Records from a collection
□ □ □ □ □ □ □
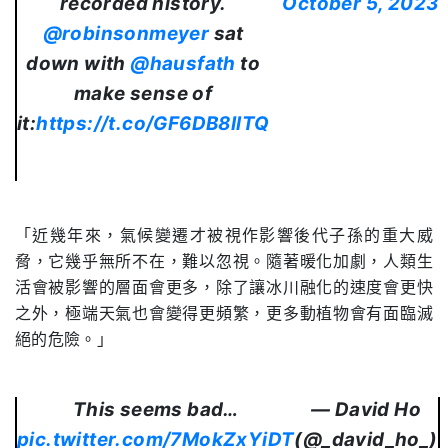
recorded history.
October 5, 2023
@robinsonmeyer
sat
down with
@hausfath
to
make sense of
it:
https://t.co/GF6DB8IlTQ
「近幾年來，氣候變遷才被視作影響後代子孫的重大威
脅，它幾乎無所不在，難以忽視。隨著暖化加劇，人類生
活會被影響的層面會更多，除了讓冰川融化的速度會更快
之外，極端天氣也會變得更頻繁，更多動植物會有面臨滅
絕的危險。」
This seems bad…
— David Ho
pic.twitter.com/7MokZxYiDT
(@_david_ho_)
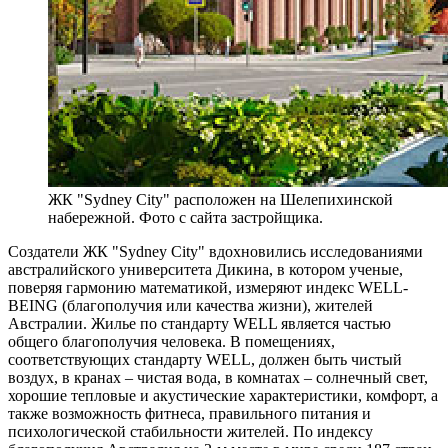
ЖК "Sydney City" расположен на Шелепихинской
набережной. Фото с сайта застройщика.
Создатели ЖК "Sydney City" вдохновились исследованиями
австралийского университета Дикина, в котором ученые,
поверяя гармонию математикой, измеряют индекс WELL-
BEING (благополучия или качества жизни), жителей
Австралии. Жилье по стандарту WELL является частью
общего благополучия человека. В помещениях,
соответствующих стандарту WELL, должен быть чистый
воздух, в кранах – чистая вода, в комнатах – солнечный свет,
хорошие тепловые и акустические характеристики, комфорт, а
также возможность фитнеса, правильного питания и
психологической стабильности жителей. По индексу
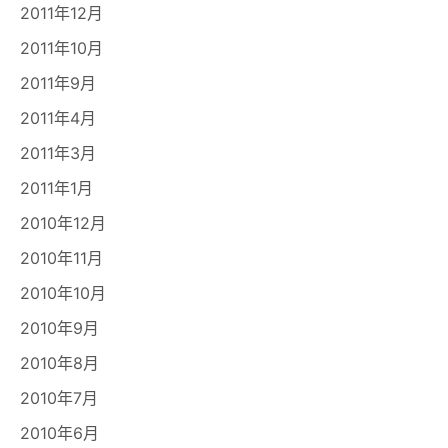
2011年12月
2011年10月
2011年9月
2011年4月
2011年3月
2011年1月
2010年12月
2010年11月
2010年10月
2010年9月
2010年8月
2010年7月
2010年6月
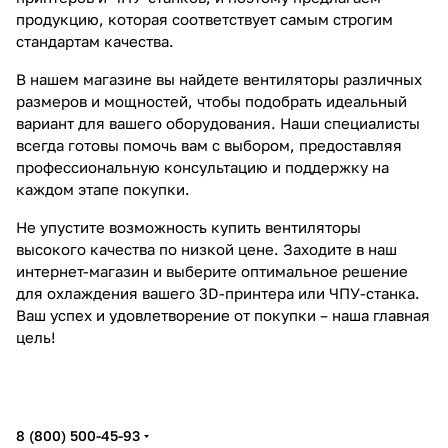
продукцию, которая соответствует самым строгим
стандартам качества.
В нашем магазине вы найдете вентиляторы различных
размеров и мощностей, чтобы подобрать идеальный
вариант для вашего оборудования. Наши специалисты
всегда готовы помочь вам с выбором, предоставляя
профессиональную консультацию и поддержку на
каждом этапе покупки.
Не упустите возможность купить вентиляторы
высокого качества по низкой цене. Заходите в наш
интернет-магазин и выберите оптимальное решение
для охлаждения вашего 3D-принтера или ЧПУ-станка.
Ваш успех и удовлетворение от покупки – наша главная
цель!
8 (800) 500-45-93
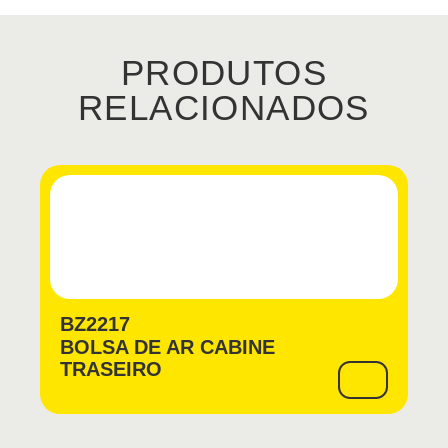
PRODUTOS
RELACIONADOS
BZ2217
BOLSA DE AR CABINE
TRASEIRO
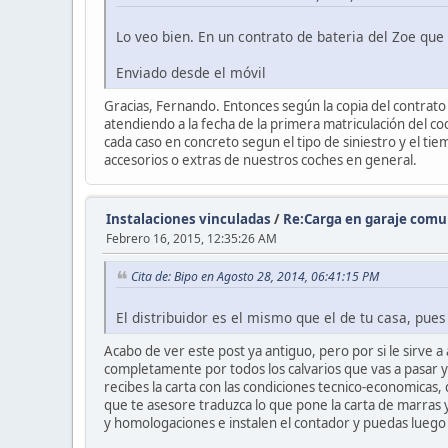
Lo veo bien. En un contrato de bateria del Zoe que 
Enviado desde el móvil
Gracias, Fernando. Entonces según la copia del contrato
atendiendo a la fecha de la primera matriculación del co
cada caso en concreto segun el tipo de siniestro y el ti
accesorios o extras de nuestros coches en general.
Instalaciones vinculadas
/
Re:Carga en garaje comun
Febrero 16, 2015, 12:35:26 AM
Cita de: Bipo en Agosto 28, 2014, 06:41:15 PM
El distribuidor es el mismo que el de tu casa, pue
Acabo de ver este post ya antiguo, pero por si le sirve
completamente por todos los calvarios que vas a pasar y 
recibes la carta con las condiciones tecnico-economica
que te asesore traduzca lo que pone la carta de marras y
y homologaciones e instalen el contador y puedas luego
□ □ □ □ □ □ □
**Exercise aim**
All of the entries above are to be restated word for word, minus the images.

**Output of the exercise**
recorded history.
October 5, 2023
@robinsonmeyer
sat
down with
@hausfath
to
make sense of
it:
https://t.co/GF6DB8IlTQ
「近幾年來，氣候變遷才被視作影響後代子孫的重大威
脅，它幾乎無所不在，難以忽視。隨著暖化加劇，人類生
活會被影響的層面會更多，除了讓冰川融化的速度會更快
之外，極端天氣也會變得更頻繁，更多動植物會有面臨滅
絕的危險。」
This seems bad…
— David Ho
pic.twitter.com/7MokZxYiDT
(@_david_ho_)
ЖК "Sydney City" расположен на Шелепихинской
набережной. Фото с сайта застройщика.
Создатели ЖК "Sydney City" вдохновились исследованиями
австралийского университета Дикина, в котором ученые,
поверяя гармонию математикой, измеряют индекс WELL-
BEING (благополучия или качества жизни), жителей
Австралии. Жилье по стандарту WELL является частью
общего благополучия человека. В помещениях,
соответствующих стандарту WELL, должен быть чистый
воздух, в кранах – чистая вода, в комнатах – солнечный свет,
хорошие тепловые и акустические характеристики, комфорт, а
также возможность фитнеса, правильного питания и
психологической стабильности жителей. По индексу
2011年12月
2011年10月
2011年9月
2011年4月
2011年3月
2011年1月
2010年12月
2010年11月
2010年10月
2010年9月
2010年8月
2010年7月
2010年6月
продукцию, которая соответствует самым строгим
стандартам качества.
В нашем магазине вы найдете вентиляторы различных
размеров и мощностей, чтобы подобрать идеальный
вариант для вашего оборудования. Наши специалисты
всегда готовы помочь вам с выбором, предоставляя
профессиональную консультацию и поддержку на
каждом этапе покупки.
Не упустите возможность купить вентиляторы
высокого качества по низкой цене. Заходите в наш
интернет-магазин и выберите оптимальное решение
для охлаждения вашего 3D-принтера или ЧПУ-станка.
Ваш успех и удовлетворение от покупки – наша главная
цель!
8 (800) 500-45-93
PRODUTOS
RELACIONADOS
BZ2217
BOLSA DE AR CABINE
TRASEIRO
Lo veo bien. En un contrato de bateria del Zoe que 
Enviado desde el móvil
Gracias, Fernando. Entonces según la copia del contrato
atendiendo a la fecha de la primera matriculación del co
cada caso en concreto segun el tipo de siniestro y el ti
accesorios o extras de nuestros coches en general.
Instalaciones vinculadas
/
Re:Carga en garaje comun
Febrero 16, 2015, 12:35:26 AM
Cita de: Bipo en Agosto 28, 2014, 06:41:15 PM
El distribuidor es el mismo que el de tu casa, pue
Acabo de ver este post ya antiguo, pero por si le sirve
completamente por todos los calvarios que vas a pasar y 
recibes la carta con las condiciones tecnico-economica
que te asesore traduzca lo que pone la carta de marras y
y homologaciones e instalen el contador y puedas luego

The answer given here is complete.